◆ Work to complete: All lines that hold the string "IIMSG" should be copied. Find them in the listing below.

|---|

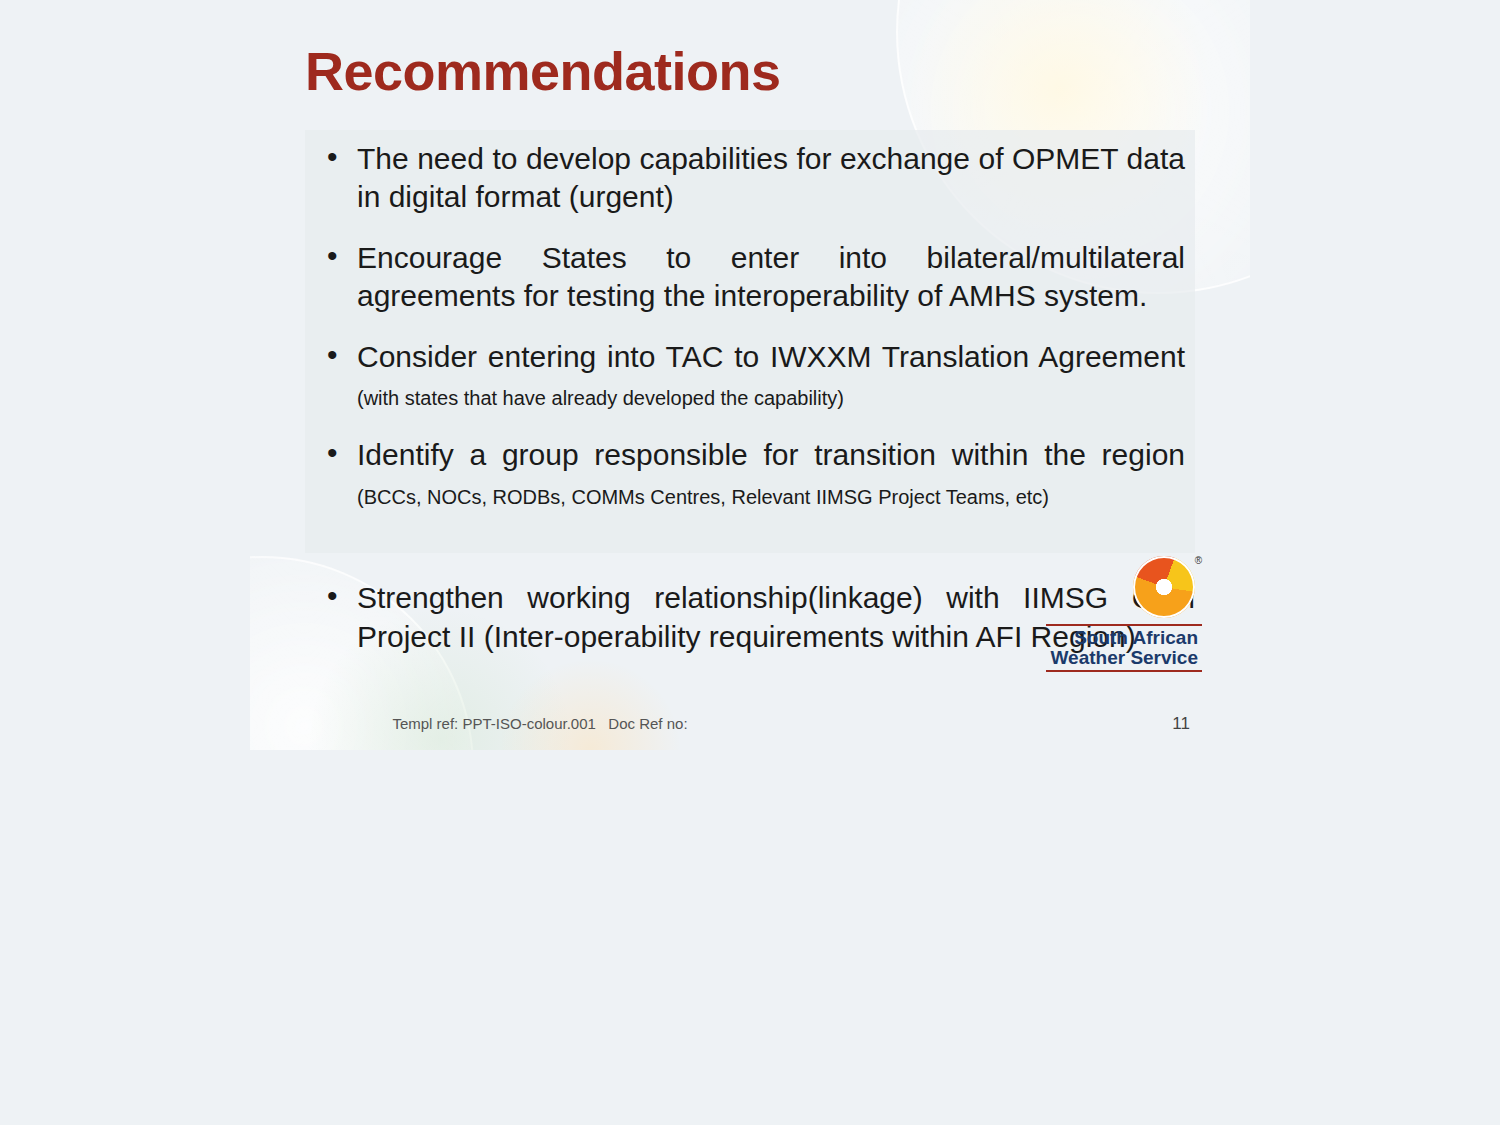Recommendations
The need to develop capabilities for exchange of OPMET data in digital format (urgent)
Encourage States to enter into bilateral/multilateral agreements for testing the interoperability of AMHS system.
Consider entering into TAC to IWXXM Translation Agreement (with states that have already developed the capability)
Identify a group responsible for transition within the region (BCCs, NOCs, RODBs, COMMs Centres, Relevant IIMSG Project Teams, etc)
Strengthen working relationship(linkage) with IIMSG Com Project II (Inter-operability requirements within AFI Region)
®
South African
Weather Service
Templ ref: PPT-ISO-colour.001 Doc Ref no: 11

|---|

◆ Your response:
Identify a group responsible for transition within the region (BCCs, NOCs, RODBs, COMMs Centres, Relevant IIMSG Project Teams, etc)
Strengthen working relationship(linkage) with IIMSG Com Project II (Inter-operability requirements within AFI Region)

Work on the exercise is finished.